La fantaisie est aux carreaux pour les pantalons et les gilets; quant aux coupes, ce sont toujours les revers et les collets longs et aplatis; les basques longues et carrées; les gilets longs et descendant en pointe; les pantalons un peu larges du bas.

Le mauvais temps avait retardé les départs pour la campagne; aujourd'hui il se fait beaucoup de préparatifs; ainsi nous voyons des redingotes en coutil de fil, fermées par des boutons ou par une passementerie, qui seront bien pour les courses du matin. Les corsages sont très moulants; un petit cul Louis XIII doit compléter le costume.

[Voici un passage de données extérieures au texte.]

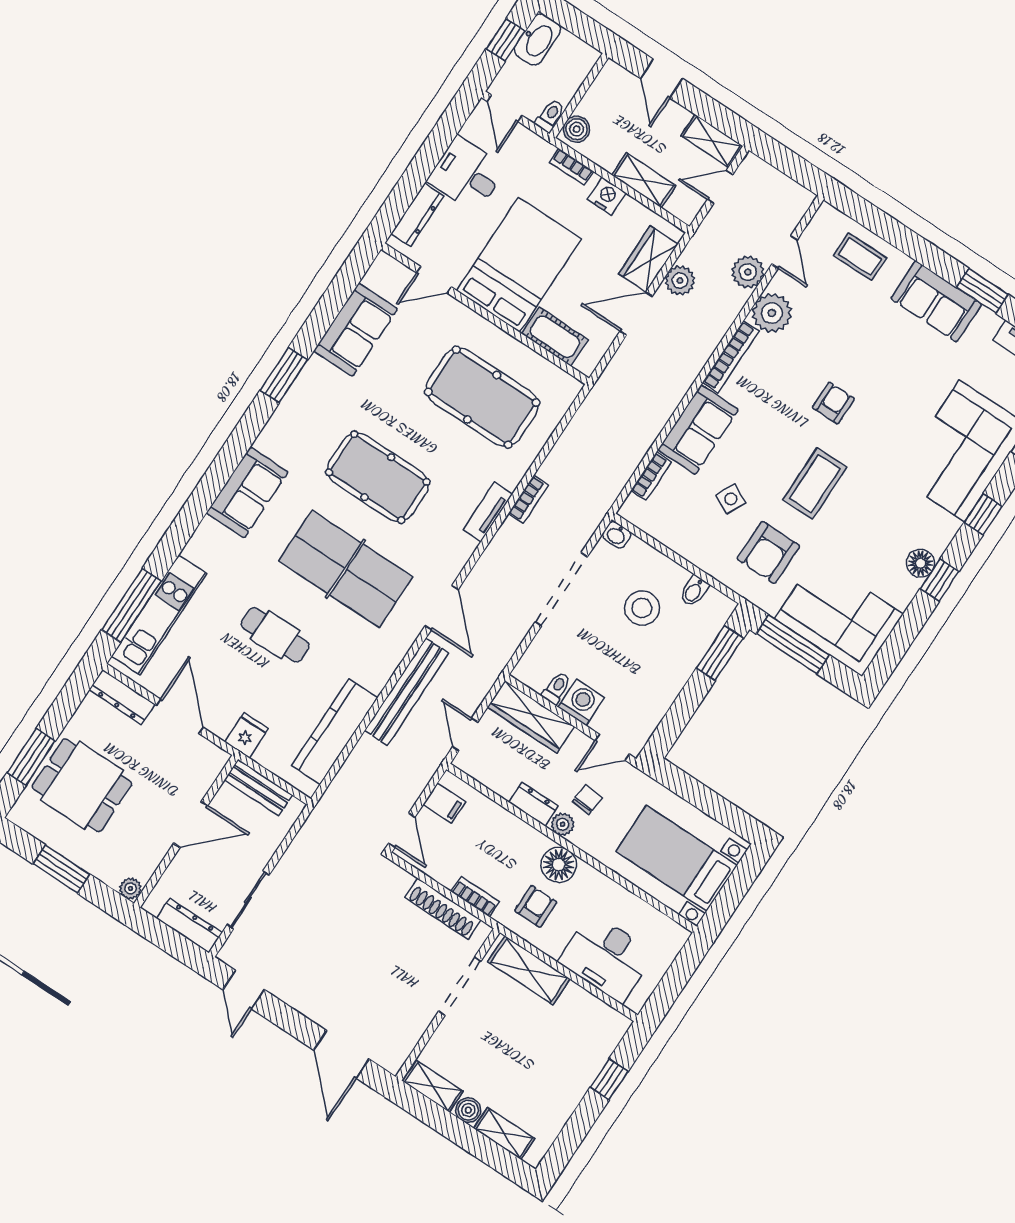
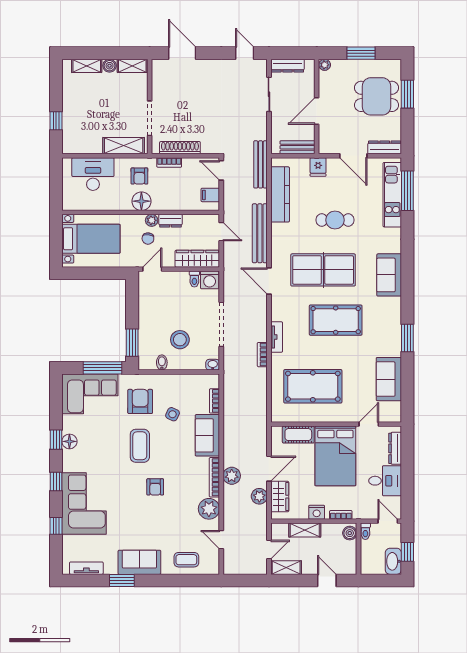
plant: (748, 272) -> (232, 476), moved
washing machine: (581, 702) -> (210, 280), moved
bench: (334, 799) -> (261, 164), added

Pour le soir, après la promenade des champs ou des bois, viennent les robes de tarlatane à deux jupes formant tuniques ou jupe seule garnie de deux hauts volants découpés. On fait encore des peignoirs blancs doublés de soie rose de Chine; une petite garniture à la vieille doit se poser sur les devants de la jupe, autour du corsage et des manches justes, qui sont demi-longues. Ajoutez à cette toilette négligée une pointe de dentelle posée sur les cheveux, avec un bouquet de côté ou deux choux de rubans, cela formera un ensemble gracieux. Il se fait aussi une grande variété de robes de barége; barége uni, barége à carreaux et à raies satinées, à corsages décolletés, et dessus un fichu à la paysanne qui vient s'attacher avec un bouquet de fleurs naturelles ou une épingle grand'mère, car les vieux bijoux sont aussi retenus: la mode, qui emporte si rapidement une innovation, la rapporte plus tard, et nous la recevons avec faveur, parce que si voir est un plaisir, revoir est un bonheur. Et puis, nous trouvons dans ce capricieux mélange d'atours d'un siècle avec un autre des souvenirs sérieux qui ajoutent du charme à ces frivolités de la toilette.

Nécrologie.--Bouvard.

Alexis Bouvard.

BOUVARD (Alexis), savant et laborieux astronome attaché à l'Observatoire de Paris, est né entre Sallanche et Chamounix, au pied du Mont-Blanc, le 27 juin 1767. Il vint à Paris en 1785, où il suivit assidûment les cours du Collège de France. Ses parents le destinaient au négoce; il resta quelque temps incertain entre la chirurgie et les mathématiques; mais les mathématiques remportèrent, et il se livra avec passion à l'étude le l'astronomie. Admis provisoirement à l'Observatoire en 1793, nommé astronome adjoint en 1795, membre de l'Institut en 1803 et du bureau des Longitudes en 1804, il n'a cessé de rendre à la science les plus importants services. Bouvard a découvert huit comètes dont il a calculé les éléments paraboliques. En 1800, il partagea avec M, Burg; un prix proposé par l'Institut sur les moyens mouvements de la lune; la collection des volumes intitulés: Connaissances des Temps à l'usage des Astronomes et des Navigateurs contient un grand nombre d'articles qui lui sont dus; il travailla au grand ouvrage de la Mécanique Céleste dont l'auteur lui confia les détails et les calculs astronomiques. Il s'est félicité toute sa vie de cette glorieuse collaboration avec notre illustre Laplace. Bouvard obtint une mention honorable au concours décennal pour ses nouvelles tables de Jupiter et de Saturne, qu'il augmenta, en 1821, des tables d'Uranus. C'est ce que nous avons de plus précis sur cette planète, qui, depuis sa découverte en 1781, n'a pas encore terminé sa révolution (quatre-vingt-quatre ans). On lui doit de précieuses notes sur l'ouvrage de l'astronome arabe Ebn-Iounis et des tables du plus haut intérêt publiées chaque année dans L'Annuaire du Bureau des Longitudes. Nous aimons à consigner ici que Bouvard, qui soutint sa famille pauvre sans se lasser jamais, laisse dans le souvenir de ses nombreux amis la réputation du meilleur des hommes Bouvard vient de mourir à Paris à l'âge de soixante-seize ans.

Amusements des sciences.

SOLUTION DE LA QUESTION PROPOSÉE DANS LE DERNIER NUMÉRO.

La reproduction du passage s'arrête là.